▸ About this exercise
Take the listing below and print exactly the lines starting at the line containing "260 721 3.14" and ending at the line containing "1234 839 2.65", both ends included, and no others.

▸ Data records
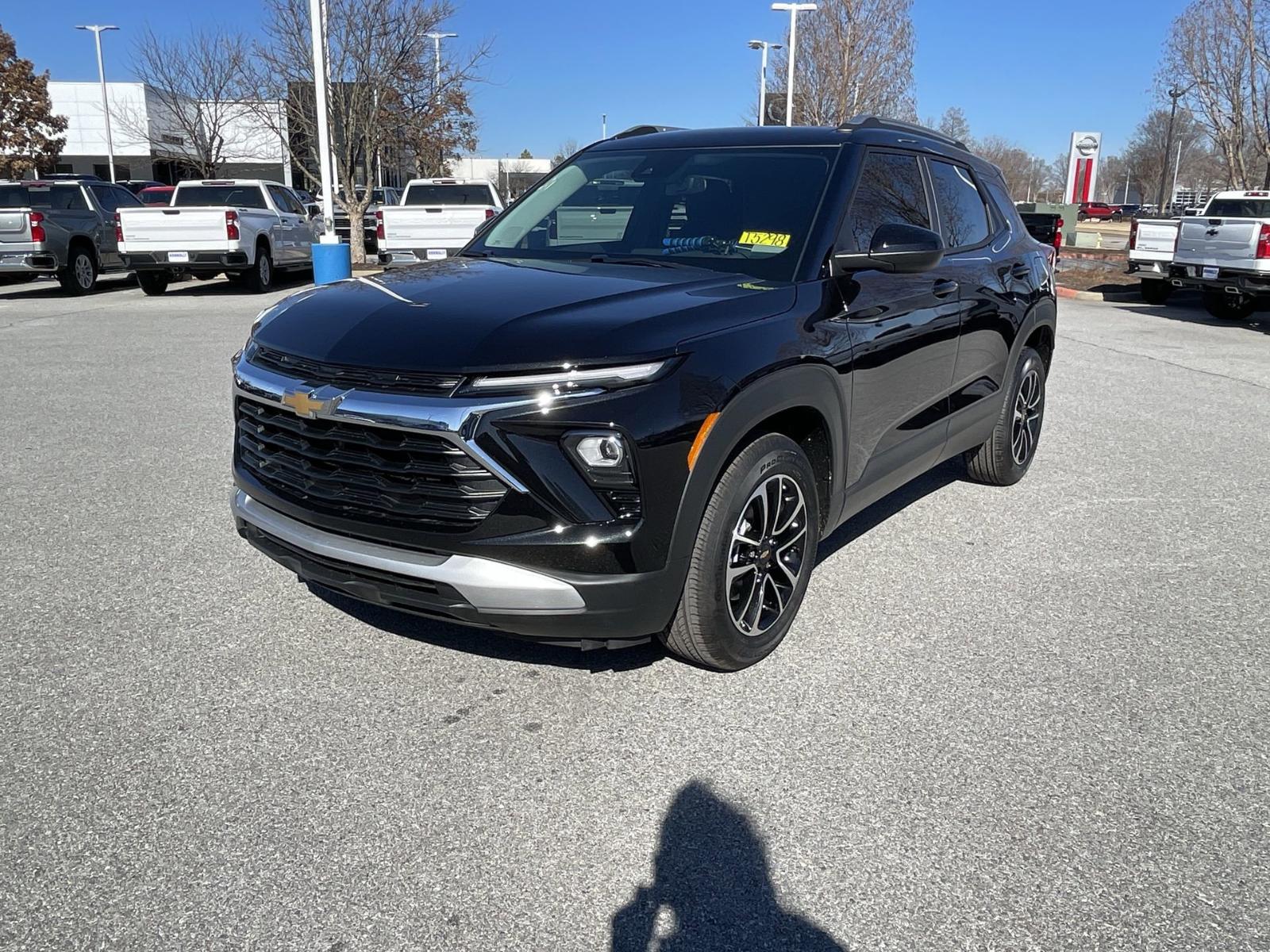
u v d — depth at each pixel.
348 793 2.78
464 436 2.77
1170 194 67.62
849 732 3.13
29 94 38.03
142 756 2.94
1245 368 10.28
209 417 7.27
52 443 6.51
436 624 3.84
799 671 3.53
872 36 29.80
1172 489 5.87
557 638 2.97
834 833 2.65
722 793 2.81
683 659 3.46
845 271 3.77
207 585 4.19
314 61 15.60
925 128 5.11
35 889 2.39
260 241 17.66
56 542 4.68
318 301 3.50
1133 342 12.23
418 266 4.02
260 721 3.14
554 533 2.81
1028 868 2.52
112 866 2.47
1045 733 3.15
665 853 2.56
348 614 3.92
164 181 49.16
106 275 22.20
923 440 4.47
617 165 4.55
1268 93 29.61
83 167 47.53
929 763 2.97
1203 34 31.00
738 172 4.17
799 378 3.33
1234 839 2.65
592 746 3.03
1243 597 4.25
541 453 2.79
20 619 3.84
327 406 2.97
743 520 3.28
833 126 4.44
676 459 2.91
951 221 4.80
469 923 2.31
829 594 4.22
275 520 3.28
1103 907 2.39
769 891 2.43
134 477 5.76
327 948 2.22
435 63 24.67
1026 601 4.18
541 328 2.95
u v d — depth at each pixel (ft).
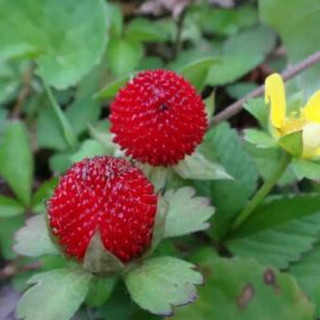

▸ Answer section
260 721 3.14
554 533 2.81
1028 868 2.52
112 866 2.47
1045 733 3.15
665 853 2.56
348 614 3.92
164 181 49.16
106 275 22.20
923 440 4.47
617 165 4.55
1268 93 29.61
83 167 47.53
929 763 2.97
1203 34 31.00
738 172 4.17
799 378 3.33
1234 839 2.65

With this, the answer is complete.